_YOUR ASSIGNMENT:_ Copy the lines from the one containing "Only the body" through the one containing "facing to the right of the viewer", inclusive, and change "lab coat" to "laboratory coat" while keeping everything else the same.

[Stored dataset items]
────────────────

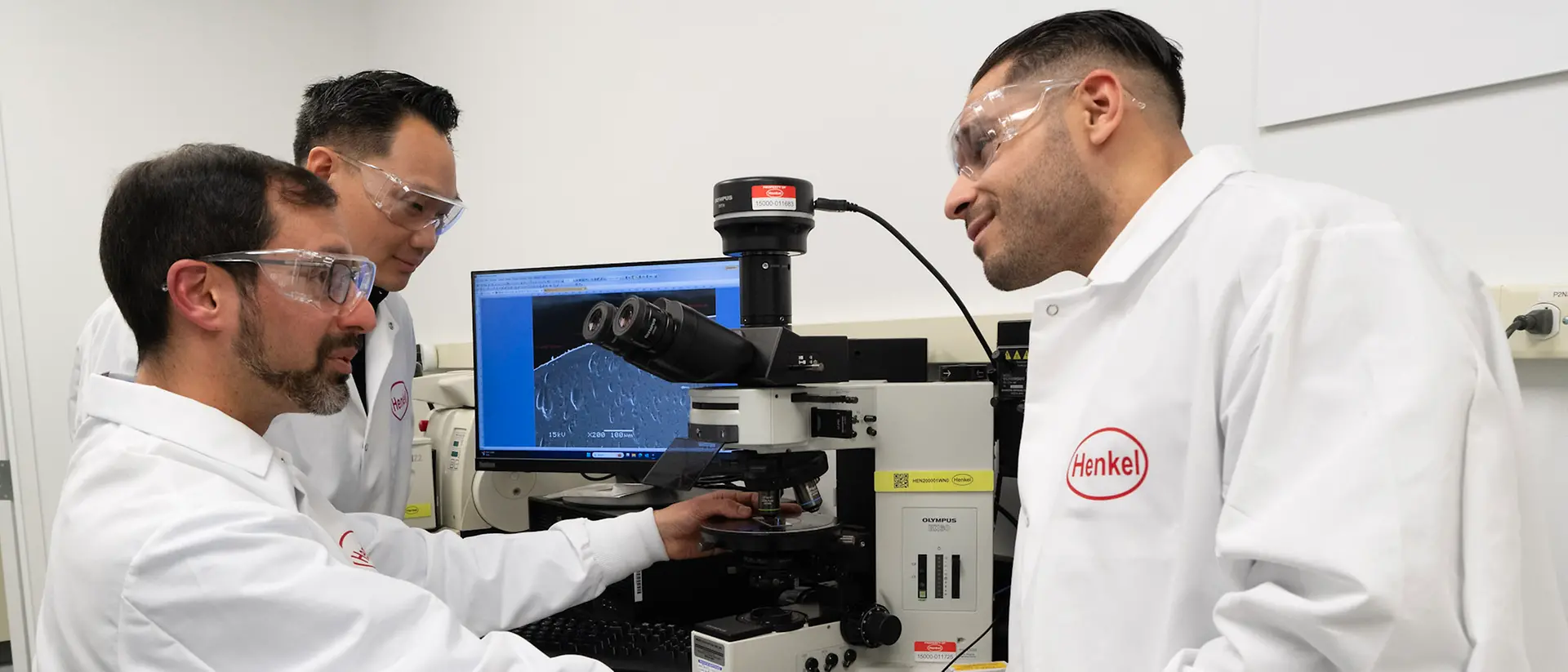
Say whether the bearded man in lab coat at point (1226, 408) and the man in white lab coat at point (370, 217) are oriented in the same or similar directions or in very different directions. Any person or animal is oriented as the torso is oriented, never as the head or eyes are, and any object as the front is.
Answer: very different directions

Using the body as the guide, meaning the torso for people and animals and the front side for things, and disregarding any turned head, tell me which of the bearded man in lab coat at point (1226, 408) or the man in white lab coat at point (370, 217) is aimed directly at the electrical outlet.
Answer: the man in white lab coat

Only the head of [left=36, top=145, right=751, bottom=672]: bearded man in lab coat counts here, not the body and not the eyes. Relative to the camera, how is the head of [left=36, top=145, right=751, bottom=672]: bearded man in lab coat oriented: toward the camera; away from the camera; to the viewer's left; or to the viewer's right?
to the viewer's right

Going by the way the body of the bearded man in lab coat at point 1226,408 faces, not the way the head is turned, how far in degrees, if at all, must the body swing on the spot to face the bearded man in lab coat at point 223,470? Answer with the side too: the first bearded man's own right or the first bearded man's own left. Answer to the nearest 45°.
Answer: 0° — they already face them

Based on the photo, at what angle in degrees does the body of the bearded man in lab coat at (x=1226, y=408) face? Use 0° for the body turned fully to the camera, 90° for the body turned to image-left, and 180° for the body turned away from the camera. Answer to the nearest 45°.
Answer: approximately 90°

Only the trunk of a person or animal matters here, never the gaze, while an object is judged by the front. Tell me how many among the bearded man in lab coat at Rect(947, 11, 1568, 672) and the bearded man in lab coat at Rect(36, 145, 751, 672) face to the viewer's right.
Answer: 1

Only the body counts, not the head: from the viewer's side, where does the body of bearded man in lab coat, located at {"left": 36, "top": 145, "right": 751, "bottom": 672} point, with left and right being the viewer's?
facing to the right of the viewer

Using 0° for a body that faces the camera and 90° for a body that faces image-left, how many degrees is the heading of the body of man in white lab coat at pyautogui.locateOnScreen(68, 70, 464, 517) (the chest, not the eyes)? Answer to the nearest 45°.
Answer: approximately 315°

────────────────

_COMPLETED EXERCISE:_
Only the body counts, not the head: from the viewer's side, where does the body of bearded man in laboratory coat, located at {"left": 36, "top": 145, "right": 751, "bottom": 672} point, with left and right being the viewer's?
facing to the right of the viewer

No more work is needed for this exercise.